私たちは、理論化学・計算化学を用いて化学反応や機能性材料の機能発現のメカニズムを明らかにし
得られた計算データを機械学習をはじめとするインフォマティクスの技術を用いて解析することで
新規材料の設計指針を構築することを目指しています。
また、大量の実験データをインフォマティクスを用いて解析することで、データの中から実験成功に直結する因子を抽出し
新たな計画指針の提案にフィードバックすることに取り組んでいます。
そして、実験系の研究者との連携を推進し「理論・実験・データ科学」の異分野融合により
新しいマテリアルズサイエンスを開拓するためのパラダイムシフトを創出していきたいと思います。
自動反応経路探索を用いる触媒反応の機構解明
計算化学は、化学反応における反応中間体や遷移状態の分子構造・エネルギー・電子状態の可視化を可能にするため、様々な反応の機構解析に用いられてきました。しかし、従来の計算化学による反応機構解析では、研究者が反応経路や反応中の構造変化を予測しなければならず、複雑な反応系の解析には、多くの困難が伴っていました。

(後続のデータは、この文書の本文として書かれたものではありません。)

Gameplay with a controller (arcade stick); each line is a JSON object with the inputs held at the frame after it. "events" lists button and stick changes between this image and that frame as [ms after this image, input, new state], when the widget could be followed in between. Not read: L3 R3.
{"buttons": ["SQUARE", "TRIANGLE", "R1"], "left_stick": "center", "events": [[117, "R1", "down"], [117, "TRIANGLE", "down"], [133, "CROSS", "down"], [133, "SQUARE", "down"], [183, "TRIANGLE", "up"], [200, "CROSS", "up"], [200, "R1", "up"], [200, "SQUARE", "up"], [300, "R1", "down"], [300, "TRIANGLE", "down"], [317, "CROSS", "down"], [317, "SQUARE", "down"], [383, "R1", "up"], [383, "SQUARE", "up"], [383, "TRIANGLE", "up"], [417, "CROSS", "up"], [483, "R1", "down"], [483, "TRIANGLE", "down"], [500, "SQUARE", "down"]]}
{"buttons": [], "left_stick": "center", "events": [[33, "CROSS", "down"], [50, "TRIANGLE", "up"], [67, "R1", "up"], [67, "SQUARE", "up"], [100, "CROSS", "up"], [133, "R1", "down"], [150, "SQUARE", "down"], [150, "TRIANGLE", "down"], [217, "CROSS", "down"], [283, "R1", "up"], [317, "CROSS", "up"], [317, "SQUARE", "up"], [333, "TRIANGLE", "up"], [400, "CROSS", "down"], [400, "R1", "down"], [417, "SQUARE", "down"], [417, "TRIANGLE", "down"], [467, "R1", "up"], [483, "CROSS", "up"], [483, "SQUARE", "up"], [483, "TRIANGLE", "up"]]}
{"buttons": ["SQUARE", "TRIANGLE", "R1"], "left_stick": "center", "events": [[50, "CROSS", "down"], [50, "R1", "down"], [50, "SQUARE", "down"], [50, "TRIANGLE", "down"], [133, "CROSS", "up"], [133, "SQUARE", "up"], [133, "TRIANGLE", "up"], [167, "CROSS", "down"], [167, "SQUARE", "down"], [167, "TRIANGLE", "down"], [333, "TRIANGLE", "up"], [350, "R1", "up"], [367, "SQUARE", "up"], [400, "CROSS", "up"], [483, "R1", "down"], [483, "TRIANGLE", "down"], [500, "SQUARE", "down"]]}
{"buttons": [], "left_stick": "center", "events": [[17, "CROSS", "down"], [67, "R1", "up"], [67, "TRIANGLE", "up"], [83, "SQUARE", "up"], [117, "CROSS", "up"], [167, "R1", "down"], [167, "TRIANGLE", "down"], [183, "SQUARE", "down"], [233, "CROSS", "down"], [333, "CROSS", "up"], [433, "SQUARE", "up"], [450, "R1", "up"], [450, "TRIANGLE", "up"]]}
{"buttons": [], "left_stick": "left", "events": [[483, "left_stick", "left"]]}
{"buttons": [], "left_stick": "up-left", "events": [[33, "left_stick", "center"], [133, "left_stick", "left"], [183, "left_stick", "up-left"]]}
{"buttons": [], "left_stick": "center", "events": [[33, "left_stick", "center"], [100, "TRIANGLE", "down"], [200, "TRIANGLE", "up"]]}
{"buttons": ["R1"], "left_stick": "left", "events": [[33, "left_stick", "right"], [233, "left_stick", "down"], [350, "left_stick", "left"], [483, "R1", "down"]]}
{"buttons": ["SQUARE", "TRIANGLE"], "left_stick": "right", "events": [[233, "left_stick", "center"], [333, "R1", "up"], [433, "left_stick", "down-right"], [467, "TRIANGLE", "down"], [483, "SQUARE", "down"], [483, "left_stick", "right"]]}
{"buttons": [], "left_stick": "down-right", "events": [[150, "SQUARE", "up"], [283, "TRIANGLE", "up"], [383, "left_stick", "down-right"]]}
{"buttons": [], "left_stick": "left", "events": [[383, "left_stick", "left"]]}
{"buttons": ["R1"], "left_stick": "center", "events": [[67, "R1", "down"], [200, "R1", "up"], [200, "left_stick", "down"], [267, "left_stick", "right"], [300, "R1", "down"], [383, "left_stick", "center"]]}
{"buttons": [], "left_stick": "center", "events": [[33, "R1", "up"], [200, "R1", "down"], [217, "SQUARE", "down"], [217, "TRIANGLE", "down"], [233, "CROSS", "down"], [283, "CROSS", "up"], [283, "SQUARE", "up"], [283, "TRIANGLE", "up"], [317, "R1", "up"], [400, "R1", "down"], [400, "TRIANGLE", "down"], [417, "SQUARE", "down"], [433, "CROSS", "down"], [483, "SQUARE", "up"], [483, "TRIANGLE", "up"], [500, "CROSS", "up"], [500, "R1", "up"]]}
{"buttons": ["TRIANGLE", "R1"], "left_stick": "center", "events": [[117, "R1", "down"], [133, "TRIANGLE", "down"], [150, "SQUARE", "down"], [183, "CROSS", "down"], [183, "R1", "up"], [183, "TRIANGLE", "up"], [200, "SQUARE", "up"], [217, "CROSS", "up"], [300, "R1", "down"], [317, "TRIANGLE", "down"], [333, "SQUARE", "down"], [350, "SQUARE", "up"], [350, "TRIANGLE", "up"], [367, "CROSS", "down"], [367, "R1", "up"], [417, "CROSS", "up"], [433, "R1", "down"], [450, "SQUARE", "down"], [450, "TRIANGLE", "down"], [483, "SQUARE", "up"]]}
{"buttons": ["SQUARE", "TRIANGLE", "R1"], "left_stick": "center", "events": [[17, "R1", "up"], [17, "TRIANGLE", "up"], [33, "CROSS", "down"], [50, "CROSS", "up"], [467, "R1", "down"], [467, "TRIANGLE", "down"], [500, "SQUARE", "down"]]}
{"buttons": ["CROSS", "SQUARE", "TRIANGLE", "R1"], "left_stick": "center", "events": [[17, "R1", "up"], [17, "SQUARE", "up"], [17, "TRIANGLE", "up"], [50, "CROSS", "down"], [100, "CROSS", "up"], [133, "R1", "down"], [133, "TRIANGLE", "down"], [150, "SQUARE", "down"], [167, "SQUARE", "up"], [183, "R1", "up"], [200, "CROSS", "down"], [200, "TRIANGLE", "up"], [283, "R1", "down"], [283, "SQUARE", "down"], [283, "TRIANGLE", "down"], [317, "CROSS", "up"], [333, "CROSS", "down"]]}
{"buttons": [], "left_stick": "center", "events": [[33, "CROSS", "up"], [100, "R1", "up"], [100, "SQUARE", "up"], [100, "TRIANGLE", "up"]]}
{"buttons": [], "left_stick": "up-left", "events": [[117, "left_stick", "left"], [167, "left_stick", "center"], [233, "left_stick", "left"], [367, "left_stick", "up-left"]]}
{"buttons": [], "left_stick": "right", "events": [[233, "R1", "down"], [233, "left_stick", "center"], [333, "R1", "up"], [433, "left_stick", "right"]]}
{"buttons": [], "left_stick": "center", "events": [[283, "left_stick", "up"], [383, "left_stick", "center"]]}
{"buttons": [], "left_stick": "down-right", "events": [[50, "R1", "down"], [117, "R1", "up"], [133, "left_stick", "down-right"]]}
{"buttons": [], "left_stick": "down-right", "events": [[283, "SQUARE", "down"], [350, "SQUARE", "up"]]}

本研究室では、近年開発された「自動反応経路探索 (Global Reaction Route Mapping)」を駆使することで、複雑な触媒反応の機構を解明し、新しい触媒設計の指針の構築を行っています。
ランタノイド発光材料の発光・消光過程の解明と新規材料設計
ランタノイドを含む化合物は4f軌道間の電子遷移に起因する発光を示し、蛍光灯やディスプレイだけでなく、温度センター・生体内プローブ等の発光センサーとして幅広い分野で用いられています。一般に、発光材料の発光のしやすさを理論的に見積もるには、基底状態と励起状態のポテンシャルエネルギー曲面(PES)が交差する点におけるエネルギーと分子構造を調べる必要があります。
しかし、ランタノイド化合物の場合、励起状態の理論計算が非常に難しいため、理論的な機構解明や分子設計は全く行われてきませんでいた。本研究室では、この問題を解決するために、ランタノイド化合物の励起状態のPESを近似的に記述する方法「エネルギーシフト法」を開発し、様々なランタノイド化合物の発光に関する機構を明らかにしています。